Exercise brief →
In the copy, include every record below exactly as it appears, but no pictures.

[Input data — start]

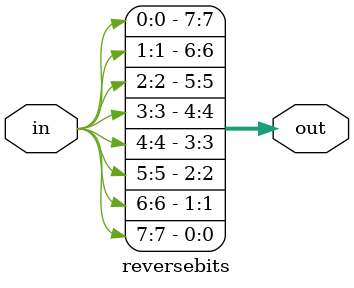
<source format=v>
module reversebits(in,out);
  input [7:0]in;
  output [7:0] out;
  
  assign {out[0],out[1],out[2],out[3],out[4],out[5],out[6],out[7]}=in;
endmodule

</source>
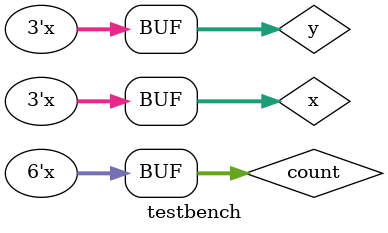
<source format=v>
`timescale 1ns / 1ps


module testbench();
    wire [2:0] x;
    wire [2:0] y;
    wire xgy,xey,xsy;
    
    reg[5:0] count;
    assign x=count[2:0];
    assign y=count[5:3];
    
    initial begin
        count=6'b0;
    end
    
    always begin
    #10 count = count+6'b1;
    end 
    
    compare_demo compare_sim(
    .x(x),
    .y(y),
    .xgy(xgy),
    .xey(xey),
    .xsy(xsy)
    );
    
endmodule

</source>
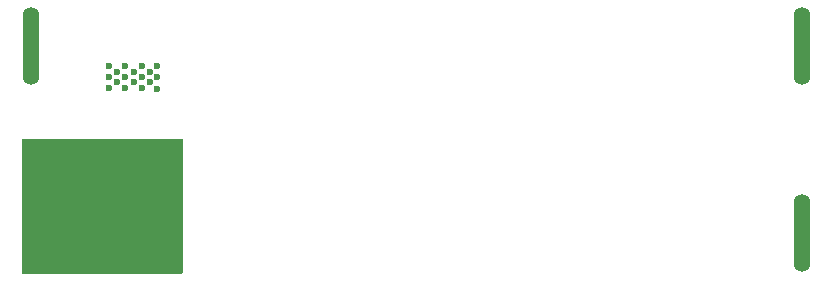
<source format=gbr>
%TF.GenerationSoftware,KiCad,Pcbnew,8.0.5*%
%TF.CreationDate,2025-07-01T10:48:08-04:00*%
%TF.ProjectId,pcb_battery_stub,7063625f-6261-4747-9465-72795f737475,rev?*%
%TF.SameCoordinates,Original*%
%TF.FileFunction,Copper,L4,Bot*%
%TF.FilePolarity,Positive*%
%FSLAX46Y46*%
G04 Gerber Fmt 4.6, Leading zero omitted, Abs format (unit mm)*
G04 Created by KiCad (PCBNEW 8.0.5) date 2025-07-01 10:48:08*
%MOMM*%
%LPD*%
G01*
G04 APERTURE LIST*
%TA.AperFunction,ComponentPad*%
%ADD10O,1.400000X6.600000*%
%TD*%
%TA.AperFunction,ViaPad*%
%ADD11C,0.600000*%
%TD*%
%TA.AperFunction,Conductor*%
%ADD12C,0.300000*%
%TD*%
G04 APERTURE END LIST*
D10*
%TO.P,BT8,1,+*%
%TO.N,Net-(BT3---Pad4)*%
X490000000Y-96500000D03*
%TO.P,BT8,2,-*%
%TO.N,Net-(BT4---Pad2)*%
X555250000Y-96500000D03*
%TO.P,BT8,3,+*%
%TO.N,Net-(BT4-+-Pad3)*%
X490000000Y-80600000D03*
%TO.P,BT8,4,-*%
%TO.N,Net-(BT4---Pad4)*%
X555250000Y-80600000D03*
%TD*%
D11*
%TO.N,Net-(BT3---Pad4)*%
X497200000Y-89800000D03*
X491000000Y-90700000D03*
X490300000Y-89500000D03*
X496500000Y-90300000D03*
X491700000Y-89500000D03*
X491700000Y-91100000D03*
X497200000Y-90600000D03*
X491700000Y-90300000D03*
X497900000Y-90200000D03*
X490300000Y-90400000D03*
X497900000Y-89400000D03*
X491000000Y-89900000D03*
X496500000Y-89400000D03*
X490300000Y-91200000D03*
X496500000Y-91100000D03*
X497900000Y-91000000D03*
%TO.N,Net-(BT4---Pad4)*%
X496600000Y-82300000D03*
X500100000Y-83700000D03*
X498700000Y-82800000D03*
X500700000Y-82300000D03*
X498000000Y-82300000D03*
X499400000Y-83300000D03*
X499400000Y-84200000D03*
X497300000Y-82800000D03*
X498000000Y-83300000D03*
X498000000Y-84200000D03*
X498700000Y-83700000D03*
X496600000Y-84200000D03*
X500700000Y-84300000D03*
X499400000Y-82300000D03*
X497300000Y-83700000D03*
X500700000Y-83300000D03*
X500100000Y-82800000D03*
X496600000Y-83300000D03*
%TD*%
D12*
%TO.N,Net-(BT3---Pad4)*%
X491700000Y-90300000D02*
X490000000Y-92000000D01*
X499400000Y-92200000D02*
X495100000Y-96500000D01*
X495100000Y-96500000D02*
X490000000Y-96500000D01*
X490000000Y-92000000D02*
X490000000Y-96500000D01*
%TD*%
%TA.AperFunction,Conductor*%
%TO.N,Net-(BT3---Pad4)*%
G36*
X502776154Y-88499846D02*
G01*
X502843169Y-88519614D01*
X502888858Y-88572475D01*
X502900000Y-88623846D01*
X502900000Y-99775500D01*
X502880315Y-99842539D01*
X502827511Y-99888294D01*
X502776000Y-99899500D01*
X489324500Y-99899500D01*
X489257461Y-99879815D01*
X489211706Y-99827011D01*
X489200500Y-99775500D01*
X489200500Y-88607135D01*
X489220185Y-88540096D01*
X489272989Y-88494341D01*
X489324649Y-88483135D01*
X502776154Y-88499846D01*
G37*
%TD.AperFunction*%
%TD*%
M02*

</source>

[Input data — finish]

Your solution →
<source format=v>
module reversebits(in,out);
  input [7:0]in;
  output [7:0] out;
  
  assign {out[0],out[1],out[2],out[3],out[4],out[5],out[6],out[7]}=in;
endmodule

</source>
<source format=v>
`timescale 1ns / 1ps


module testbench();
    wire [2:0] x;
    wire [2:0] y;
    wire xgy,xey,xsy;
    
    reg[5:0] count;
    assign x=count[2:0];
    assign y=count[5:3];
    
    initial begin
        count=6'b0;
    end
    
    always begin
    #10 count = count+6'b1;
    end 
    
    compare_demo compare_sim(
    .x(x),
    .y(y),
    .xgy(xgy),
    .xey(xey),
    .xsy(xsy)
    );
    
endmodule

</source>
<source format=gbr>
%TF.GenerationSoftware,KiCad,Pcbnew,8.0.5*%
%TF.CreationDate,2025-07-01T10:48:08-04:00*%
%TF.ProjectId,pcb_battery_stub,7063625f-6261-4747-9465-72795f737475,rev?*%
%TF.SameCoordinates,Original*%
%TF.FileFunction,Copper,L4,Bot*%
%TF.FilePolarity,Positive*%
%FSLAX46Y46*%
G04 Gerber Fmt 4.6, Leading zero omitted, Abs format (unit mm)*
G04 Created by KiCad (PCBNEW 8.0.5) date 2025-07-01 10:48:08*
%MOMM*%
%LPD*%
G01*
G04 APERTURE LIST*
%TA.AperFunction,ComponentPad*%
%ADD10O,1.400000X6.600000*%
%TD*%
%TA.AperFunction,ViaPad*%
%ADD11C,0.600000*%
%TD*%
%TA.AperFunction,Conductor*%
%ADD12C,0.300000*%
%TD*%
G04 APERTURE END LIST*
D10*
%TO.P,BT8,1,+*%
%TO.N,Net-(BT3---Pad4)*%
X490000000Y-96500000D03*
%TO.P,BT8,2,-*%
%TO.N,Net-(BT4---Pad2)*%
X555250000Y-96500000D03*
%TO.P,BT8,3,+*%
%TO.N,Net-(BT4-+-Pad3)*%
X490000000Y-80600000D03*
%TO.P,BT8,4,-*%
%TO.N,Net-(BT4---Pad4)*%
X555250000Y-80600000D03*
%TD*%
D11*
%TO.N,Net-(BT3---Pad4)*%
X497200000Y-89800000D03*
X491000000Y-90700000D03*
X490300000Y-89500000D03*
X496500000Y-90300000D03*
X491700000Y-89500000D03*
X491700000Y-91100000D03*
X497200000Y-90600000D03*
X491700000Y-90300000D03*
X497900000Y-90200000D03*
X490300000Y-90400000D03*
X497900000Y-89400000D03*
X491000000Y-89900000D03*
X496500000Y-89400000D03*
X490300000Y-91200000D03*
X496500000Y-91100000D03*
X497900000Y-91000000D03*
%TO.N,Net-(BT4---Pad4)*%
X496600000Y-82300000D03*
X500100000Y-83700000D03*
X498700000Y-82800000D03*
X500700000Y-82300000D03*
X498000000Y-82300000D03*
X499400000Y-83300000D03*
X499400000Y-84200000D03*
X497300000Y-82800000D03*
X498000000Y-83300000D03*
X498000000Y-84200000D03*
X498700000Y-83700000D03*
X496600000Y-84200000D03*
X500700000Y-84300000D03*
X499400000Y-82300000D03*
X497300000Y-83700000D03*
X500700000Y-83300000D03*
X500100000Y-82800000D03*
X496600000Y-83300000D03*
%TD*%
D12*
%TO.N,Net-(BT3---Pad4)*%
X491700000Y-90300000D02*
X490000000Y-92000000D01*
X499400000Y-92200000D02*
X495100000Y-96500000D01*
X495100000Y-96500000D02*
X490000000Y-96500000D01*
X490000000Y-92000000D02*
X490000000Y-96500000D01*
%TD*%
%TA.AperFunction,Conductor*%
%TO.N,Net-(BT3---Pad4)*%
G36*
X502776154Y-88499846D02*
G01*
X502843169Y-88519614D01*
X502888858Y-88572475D01*
X502900000Y-88623846D01*
X502900000Y-99775500D01*
X502880315Y-99842539D01*
X502827511Y-99888294D01*
X502776000Y-99899500D01*
X489324500Y-99899500D01*
X489257461Y-99879815D01*
X489211706Y-99827011D01*
X489200500Y-99775500D01*
X489200500Y-88607135D01*
X489220185Y-88540096D01*
X489272989Y-88494341D01*
X489324649Y-88483135D01*
X502776154Y-88499846D01*
G37*
%TD.AperFunction*%
%TD*%
M02*

</source>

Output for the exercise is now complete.